Which brings me to my next point: how dare she call them lazy, when all she does is stand around and handle paperwork?! That isn’t work, it’s fucking white-collar child’s play!

@Brandon, I think you may have answered your own question, and got it right. Judging from Carol’s own backstory as a college Party Girl, I believe when she turned her own life around, she turned her back on the slackers and frat boys with whom she used to party. John may remind her of her misspent youth, and she will tolerate no slacking off on her watch!

I’ve had two über-alpha female dogs in my life. Both of them lived for any opportunity to remind the rest of the pack, “I’m the friggin’ boss!” Carol may come from the same mold; she thinks being the boss — at whatever level, means micro-managing the troops, aso they never forget that she’s the Alpha Bitch!

That’s not what a guest service manager does. It varies from store to store, but they manage the registers, stock the consumables, make coffee, popcorn, or what have you, depending on the location. They direct guests and staff to the correct areas, assign duties in the absence of a manager, do the final day count… They are either the first one there or the last one to leave, almost every day, and never get to leave the front of the store. In my opinion it’s one of the worst jobs in the store. They have to run register all day, deal with shitty customers, and never get to wander around. Once you do all the cleaning, on slow days, the job basically becomes standing there. In most stores the gsm is the defacto assistant manager, and sometimes, in the absence of a manager, do that job until the position is filled.

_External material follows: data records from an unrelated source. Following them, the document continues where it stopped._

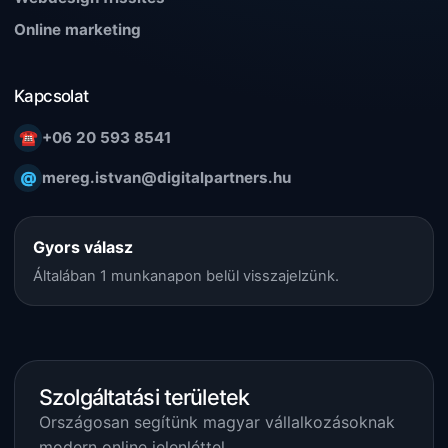
Online marketing
Kapcsolat
☎
+06 20 593 8541
@
mereg.istvan@digitalpartners.hu
Gyors válasz
Általában 1 munkanapon belül visszajelzünk.
Szolgáltatási területek
Országosan segítünk magyar vállalkozásoknak
modern online jelenléttel.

Carol has distilled the ability to strike fear into the hearts of clerks into a single glance! And yes, delivery is half the message.

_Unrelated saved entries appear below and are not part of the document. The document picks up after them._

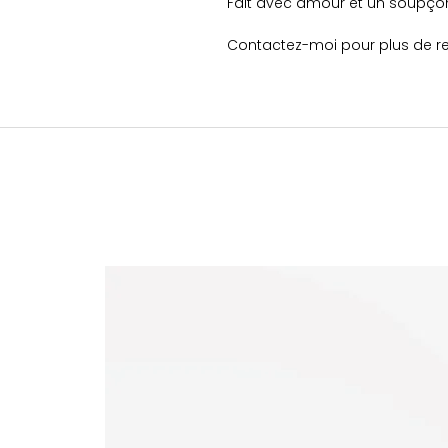
Fait avec amour et un soupço
Contactez-moi pour plus de r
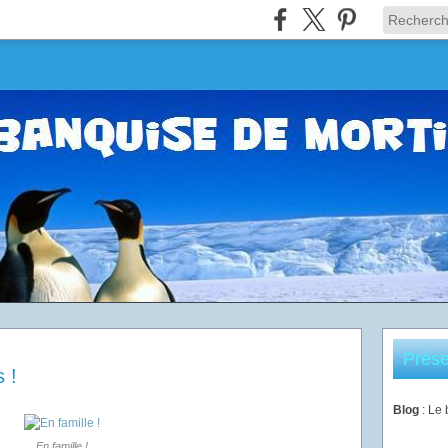
Prése
 !
Blog
: Le
En famille !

I’ve never hooked up a game to my HD, — my latest console is a Mattel Intellivision from 1982 — but I have a Home Theater Personal Computer (HTPC) hooked up to my HDTV. The PC connects via HDMI cable (my keyboard is running low on Hs, now) and the images are stunning. I’ve still been running the TV audio through 1950s-technology copper AV cables with RCA connectors. Last week, my brother ordered a 20-foot optical fiber cable; we shall hear if there’s a difference…

How do you expect anyone to stand up to carol with her boobs and sincerity sticking out like that.

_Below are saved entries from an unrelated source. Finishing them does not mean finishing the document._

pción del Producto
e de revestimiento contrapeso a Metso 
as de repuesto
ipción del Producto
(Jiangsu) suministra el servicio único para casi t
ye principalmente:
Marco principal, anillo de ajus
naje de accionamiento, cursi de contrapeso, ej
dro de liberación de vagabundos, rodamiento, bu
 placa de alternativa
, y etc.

I don’t see how anyone gets into a fight with Carol, without her starting it, as everyone would most likely hit on her.

I agree on mk8. Best mario kart yet, we still need more blue shell defense, and the item randomizer needs a look over, all I ever seem to get is coins, bannanas, and the occaisonal shell or shroom. But the courses are well made, prevent snaking pretty well, and are beautiful. Overall a grand expirence.

I keep reading this page as Carol and John trying to lay their claim on Princess Thomas. I’m awaiting the jousting match between the two to settle this once and for all.